Task directions:
From the first line of the records below through the line with "Review A: General", output each line exactly; skip the pictures.

The records:
☆ ☆ ☆
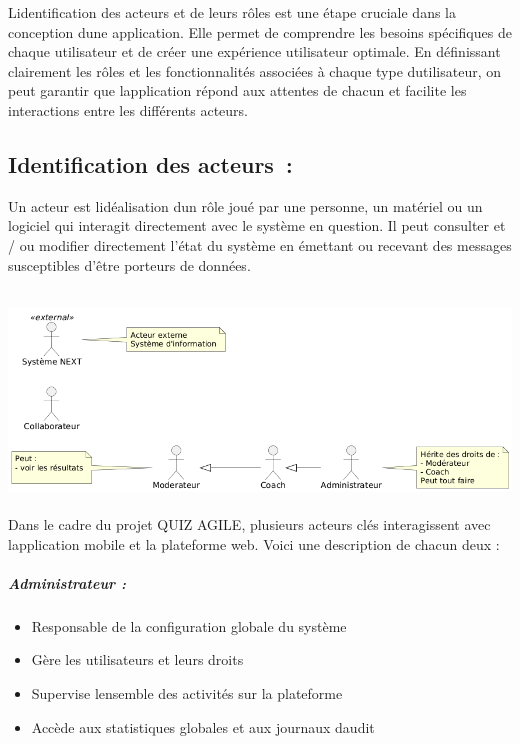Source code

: \documentclass[12pt,a4paper,twoside]{report}
\begin{document}
L\textquotesingle identification des acteurs et de leurs rôles est une
étape cruciale dans la conception d\textquotesingle une application.
Elle permet de comprendre les besoins spécifiques de chaque utilisateur
et de créer une expérience utilisateur optimale. En définissant
clairement les rôles et les fonctionnalités associées à chaque type
d\textquotesingle utilisateur, on peut garantir que
l\textquotesingle application répond aux attentes de chacun et facilite
les interactions entre les différents acteurs.

\hypertarget{identification-des-acteurs}{%
\subsection{Identification des
acteurs~:}\label{identification-des-acteurs}}

Un acteur est l\textquotesingle idéalisation d\textquotesingle un rôle
joué par une personne, un matériel ou un logiciel qui interagit
directement avec le système en question. Il peut consulter et / ou
modifier directement l'état du système en émettant ou recevant des
messages susceptibles d'être porteurs de données.~~

\includegraphics[width=6.3in,height=2.30477in]{latex_media/media/image13.png}Dans
le cadre du projet QUIZ AGILE, plusieurs acteurs clés interagissent avec
l\textquotesingle application mobile et la plateforme web. Voici une
description de chacun d\textquotesingle eux :

\hypertarget{administrateur}{%
\subparagraph{Administrateur :}\label{administrateur}}

\begin{itemize}
\item
  Responsable de la configuration globale du système
\item
  Gère les utilisateurs et leurs droits
\item
  Supervise l\textquotesingle ensemble des activités sur la plateforme
\item
  Accède aux statistiques globales et aux journaux
  d\textquotesingle audit
\end{itemize}
\end{document}
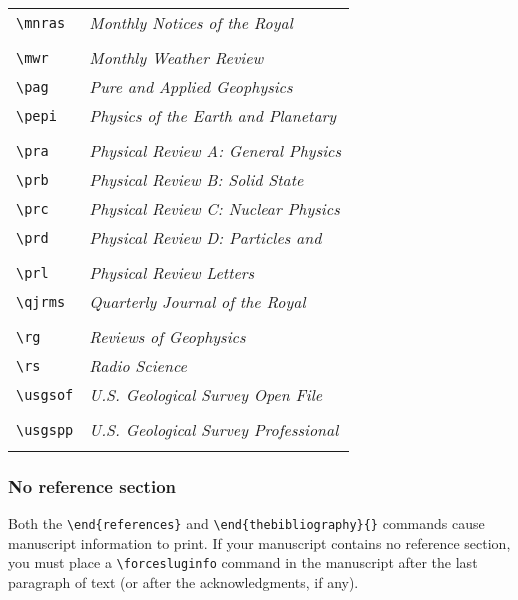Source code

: \begin{article}
\begin{center}
\begin{tabular}{ll}
\verb"\mnras"  & {\it Monthly Notices of the Royal}\\
               & \hspace{2em}{\it Astronomical Society}\\
\verb"\mwr"    & {\it Monthly Weather Review}\\
\verb"\pag"    & {\it Pure and Applied Geophysics}\\
\verb"\pepi"   & {\it Physics of the Earth and Planetary}\\
               & \hspace{2em}{\it Interiors}\\
\verb"\pra"    & {\it Physical Review A: General Physics}\\
\verb"\prb"    & {\it Physical Review B: Solid State}\\
\verb"\prc"    & {\it Physical Review C: Nuclear Physics}\\
\verb"\prd"    & {\it Physical Review D: Particles and}\\
               & \hspace{2em}{\it Fields}\\
\verb"\prl"    & {\it Physical Review Letters}\\
\verb"\qjrms"  & {\it Quarterly Journal of the Royal}\\
               & \hspace{2em}{\it Meteorological Society}\\
\verb"\rg"     & {\it Reviews of Geophysics}\\
\verb"\rs"     & {\it Radio Science}\\
\verb"\usgsof" & {\it U.S. Geological Survey Open File}\\
               & \hspace{2em}{\it Report }\\
\verb"\usgspp" & {\it U.S. Geological Survey Professional}\\
               & \hspace{2em}{\it Papers}\\
\end{tabular}
\end{center}


\subsubsection{No reference section}
Both the \linebreak
\verb"\end{references}" and 
\verb"\end{thebibliography}{}" \linebreak
commands cause manuscript information to print.
If your manuscript contains no reference section, 
you must place a \verb"\forcesluginfo" command in the 
manuscript after the last paragraph of text (or 
after the acknowledgments, if any).



\end{article}
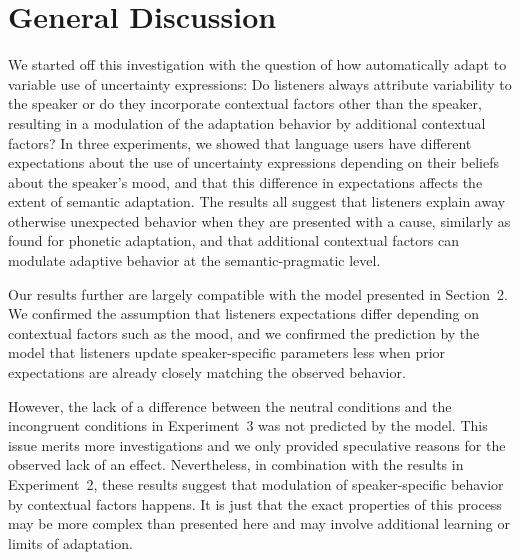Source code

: \documentclass[man,floatsintext]{apa6}
\begin{document}
\section{General Discussion}

We started off this investigation with the question of how automatically adapt to variable use of uncertainty expressions: Do listeners always attribute variability to the speaker or do they incorporate contextual factors other than the speaker, resulting in a modulation of the adaptation behavior by additional contextual factors? In three experiments, we showed that language users have different expectations about the use of uncertainty expressions depending on their beliefs about the speaker's mood, and that this difference in expectations affects the extent of semantic adaptation. The results all suggest that listeners explain away otherwise unexpected behavior when they are presented with a cause, similarly as  found for phonetic adaptation, and that additional contextual factors can modulate adaptive behavior at the semantic-pragmatic level.

Our results further are largely compatible with the model presented in Section~2. We confirmed the assumption that listeners expectations differ depending on contextual factors such as the mood, and we confirmed the prediction by the model that listeners update speaker-specific parameters less when prior expectations are already closely matching the observed behavior.  

However, the lack of a difference between the neutral conditions and the incongruent conditions in Experiment~3 was not predicted by the model. This issue merits more investigations and we only provided speculative reasons for the observed lack of an effect. Nevertheless, in combination with the results in Experiment~2,  these results suggest that modulation of speaker-specific behavior by contextual factors happens. It is just that the exact properties of this process may be more complex than presented here and may involve additional learning or limits of adaptation.
\end{document}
☆ ☆ ☆
Answer box:
Source code

: \documentclass[12pt,a4paper,twoside]{report}
\begin{document}
L\textquotesingle identification des acteurs et de leurs rôles est une
étape cruciale dans la conception d\textquotesingle une application.
Elle permet de comprendre les besoins spécifiques de chaque utilisateur
et de créer une expérience utilisateur optimale. En définissant
clairement les rôles et les fonctionnalités associées à chaque type
d\textquotesingle utilisateur, on peut garantir que
l\textquotesingle application répond aux attentes de chacun et facilite
les interactions entre les différents acteurs.

\hypertarget{identification-des-acteurs}{%
\subsection{Identification des
acteurs~:}\label{identification-des-acteurs}}

Un acteur est l\textquotesingle idéalisation d\textquotesingle un rôle
joué par une personne, un matériel ou un logiciel qui interagit
directement avec le système en question. Il peut consulter et / ou
modifier directement l'état du système en émettant ou recevant des
messages susceptibles d'être porteurs de données.~~

\includegraphics[width=6.3in,height=2.30477in]{latex_media/media/image13.png}Dans
le cadre du projet QUIZ AGILE, plusieurs acteurs clés interagissent avec
l\textquotesingle application mobile et la plateforme web. Voici une
description de chacun d\textquotesingle eux :

\hypertarget{administrateur}{%
\subparagraph{Administrateur :}\label{administrateur}}

\begin{itemize}
\item
  Responsable de la configuration globale du système
\item
  Gère les utilisateurs et leurs droits
\item
  Supervise l\textquotesingle ensemble des activités sur la plateforme
\item
  Accède aux statistiques globales et aux journaux
  d\textquotesingle audit
\end{itemize}
\end{document}
Source code

: \begin{article}
\begin{center}
\begin{tabular}{ll}
\verb"\mnras"  & {\it Monthly Notices of the Royal}\\
               & \hspace{2em}{\it Astronomical Society}\\
\verb"\mwr"    & {\it Monthly Weather Review}\\
\verb"\pag"    & {\it Pure and Applied Geophysics}\\
\verb"\pepi"   & {\it Physics of the Earth and Planetary}\\
               & \hspace{2em}{\it Interiors}\\
\verb"\pra"    & {\it Physical Review A: General Physics}\\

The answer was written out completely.